Daphne Cockwell School of Nursing, Ryerson University, Toronto, Ontario, Canada.

Aim: To report quantitative evidence of the effectiveness of advanced practice nursing roles, clinical nurse specialists and nurse practitioners, in meeting the healthcare needs of older adults living in long-term care residential settings.

Background: Although studies have examined the effectiveness of advanced practice nurses in this setting, a systematic review of this evidence has not been conducted.

Design: Quantitative systematic review.

Data Sources: Twelve electronic databases were searched (1966-2010); leaders in the field were contacted; and personal files, reference lists, pertinent journals, and websites were searched for prospective studies with a comparison group.

Review Methods: Studies that met inclusion criteria were reviewed for quality, using a modified version of the Cochrane Effective Practice and Organisation of Care Review Group risk of bias assessment criteria.

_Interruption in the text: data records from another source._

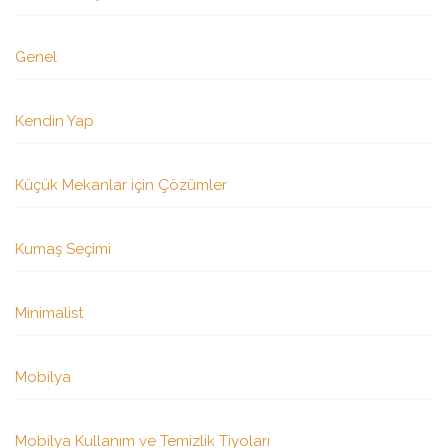
Genel
Kendin Yap
Küçük Mekanlar için Çözümler
Kumaş Seçimi
Minimalist
Mobilya
Mobilya Kullanım ve Temizlik Tiyoları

Results: Four prospective studies conducted in the USA and reported in 15 papers were included. Long-term care settings with advanced practice nurses had lower rates of depression, urinary incontinence, pressure ulcers, restraint use, and aggressive behaviours; more residents who experienced improvements in meeting personal goals; and family members who expressed more satisfaction with medical services.

Conclusion: Advanced practice nurses are associated with improvements in several measures of health status and behaviours of older adults in long-term care settings and in family satisfaction. Further exploration is needed to determine the effect of advanced practice nurses on health services use; resident satisfaction with care and quality of life; and the skills, quality of care, and job satisfaction of healthcare staff.